Generic Substitution - When there is more than one brand of medication available, which contain identical medicinal ingredients, some insurance plans will provide full coverage for the original brand. Some insurance plans will provide full coverage for the lowest cost generic alternative only. If a patient is unable to tolerate or has failed treatment under a generic drug, the treating physician can indicate "No Substitution" when prescribing, and the cost of the brand-name drug may be covered by the plan.
Don't know the DIN of your medication?
If you want to find out the DIN for a certain medication, click on the button below, select the DIN button and type in the drug name.
Is your plan not covering a drug you have been prescribed?
If your plan will not pay for a medication or if the insurance company refused a special authorization claim for a drug, here are some suggestions that may help you get the medication paid for. Click here.
Private Insurance Plans
Private insurance plans can differ greatly in terms of the drugs they cover, the extent of coverage, deductibles, copays and caps. Place your cursur on any of the bolded words to get an explanation of the term. Plans can be "open access" - they cover all prescription medications that are approved by Health Canada when used on an outpatient basis and prescribed by a licensed physician. Other plans cover drugs on a specific formulary that the employer has agreed to (formulary plans/managed care plans).

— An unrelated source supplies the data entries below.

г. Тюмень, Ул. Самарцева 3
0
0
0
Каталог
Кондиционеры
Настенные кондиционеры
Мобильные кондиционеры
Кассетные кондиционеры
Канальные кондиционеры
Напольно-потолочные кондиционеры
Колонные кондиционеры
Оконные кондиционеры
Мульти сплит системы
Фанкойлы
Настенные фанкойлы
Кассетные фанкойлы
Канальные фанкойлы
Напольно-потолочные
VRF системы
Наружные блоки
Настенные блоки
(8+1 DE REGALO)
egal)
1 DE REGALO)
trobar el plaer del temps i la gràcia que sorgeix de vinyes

An insurance company may decide to establish guidelines for the coverage of a particular drug that is listed on some or all of their plans. For some drugs the insurance company requires the patient's physician to submit a letter giving details of the patient's illness and explaining why the drug is needed. The insurance company may then grant special authorization for the drug to be covered by the group health plan. It is important to provide the insurance company with all the necessary clinical information in order to make a decision for the claim and avoid delays. Contact the insurance carrier to find out if they require specific clinical information to process special authorization claims for your prescription medication (you will need your policy number and the DIN - drug identification number)

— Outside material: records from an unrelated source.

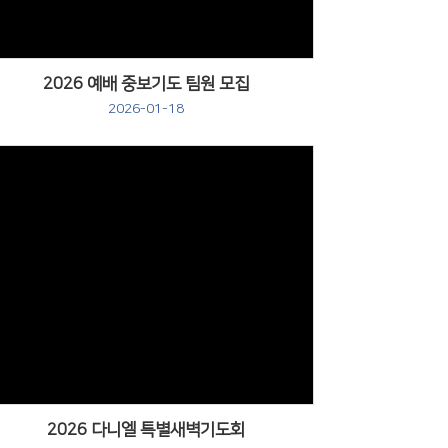
2026 예배 중보기도 팀원 모집
2026-01-18
2026 다니엘 특별새벽기도회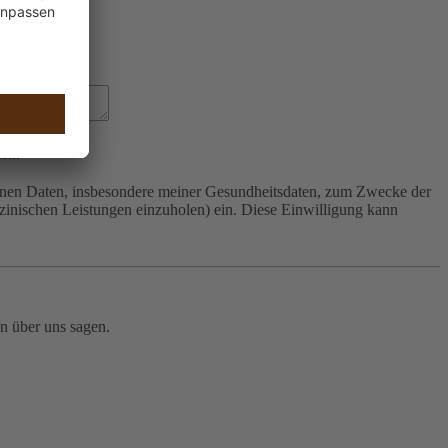
ten.
nen Daten, insbesondere meiner Gesundheitsdaten, zum Zwecke der
zinischen Leistungen einzuholen) ein. Diese Einwilligung kann
n über uns sagen.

Individuals covered by group health benefit plans usually claim reimbursement for prescription drugs in one of two ways. Some plans issue pay direct cards that allow the cost of the drug to be billed directly to the insurance company through the pharmacy's billing system (less any deductible or copay that the individual may be personally responsible for). Some individuals pay for their medication at the pharmacy and then submit a claim form to the insurance company for reimbursement.